Even with 4 inches of lift your going to want to do the SYE. it should be done after 3 inches to help the drive shaft angles during flex. At certain points during your jeeps flex it will bind up your drive shaft and literally rip your yokes apart. Broken u-joints and shoulder straps will be your bane till you rip a yoke on some trail.
Having driven both kits, I.E. a 4 inch spring lift with factory arms (in a 97 TJ ) and mine a Tera-flex 4 inch long arm kit I would have to say go with a long arm kit if at all passable.
Try this little experiment: take a basketball, and with your arm at 45 degrees bounce it as hard as you can not flexing your arm. The jolt you feel in your shoulder is what your going to feel in your jeep with a short arm lift kit at 4 inches.
Now take your whole arm and lay it out to about 15 degrees ( almost parallel with the ground ) and bounce the basketball. Big difference here.
I.E. the longer the upper and lower control arms will absorb any road shock and transfer less of it through the long arms to the frame and tub of your jeep.
Long arm kits also help going through things like pot holes, tuned and un-tuned road ripples, small to medium size rocky roads by transferring less of the road vibrations through the long arms thus making the springs and shocks take up the load. Similar to a factory short arm with no lift.
This technology was developed by the S.C.O.R.E. racing teams to help them take bumps and jumps at a higher speed than shorter factory designed suspensions.
The best way for you to know is to ask your jeep friends with lift kits on there jeeps and find two with both a short arm and a long arm and do a side by side comparison, you will find the long arm rides better than a factory suspension.
Now about body lift:
Body lifts are a big no-no in the rock crawling scene. Every U.R.O.C. buggy you see is as low to the ground as passable. The taller it is the easier it is to roll. Yes it is the cheapest way to lift a jeep but your only gaining upper suspension compression clearance. I.E. your tires not hitting the tub when you compress one side of your suspension. Why not add 6 inch springs instead of 4 inch and adding 2 inches of body lift? With longer springs you gain that extra two inches in suspension travel, where you really want it.

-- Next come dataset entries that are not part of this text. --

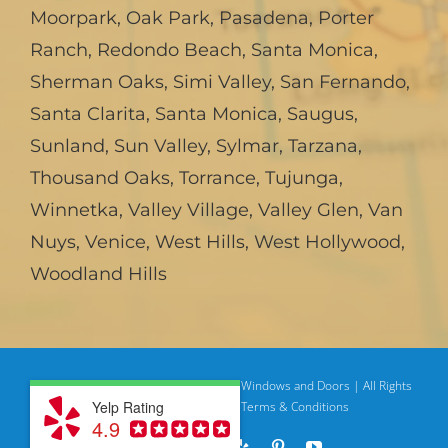
Moorpark
,
Oak Park
,
Pasadena
,
Porter
Ranch
,
Redondo Beach
,
Santa Monica
,
Sherman Oaks
,
Simi Valley
,
San Fernando
,
Santa Clarita
,
Santa Monica
,
Saugus
,
Sunland
,
Sun Valley
,
Sylmar
,
Tarzana
,
Thousand Oaks
,
Torrance
,
Tujunga
,
Winnetka
,
Valley Village
,
Valley Glen
,
Van
Nuys
,
Venice
,
West Hills
,
West Hollywood
,
Woodland Hills
© Copyright
2026 | American Deluxe Windows and Doors | All Rights
Yelp Rating
Reserved
Privacy Policy |
Terms & Conditions
4.9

Any time you lift a jeep you loose tilt angle ( I.E. how far your jeep can lean on an angle ). It is always better to have that extra 2 inches in suspension travel than in a non-flexible body lift. What your trying to do is to keep the frame and your tub of your jeep closer to riding level than having your suspension bottom out on your bump stops and tilting it to get through a off camber situation.
What it comes down to is cost. If you cant afford to do it all at once buy it piece meal like buying the lower arms and a SYE for a 4 inch lift. Then later on buy the upper control arms and bigger springs for a 6 inch lift and sell your 4 inch springs on E-bay. New 6 inch springs will run you 250$ from Rock Krawler. You can sell your 4 inch coils for 40-60$ a piece on e-bay all day long. So you loose a few few bucks later on but you wont regret it once your rig rides like a caddy with 6 inches of lift.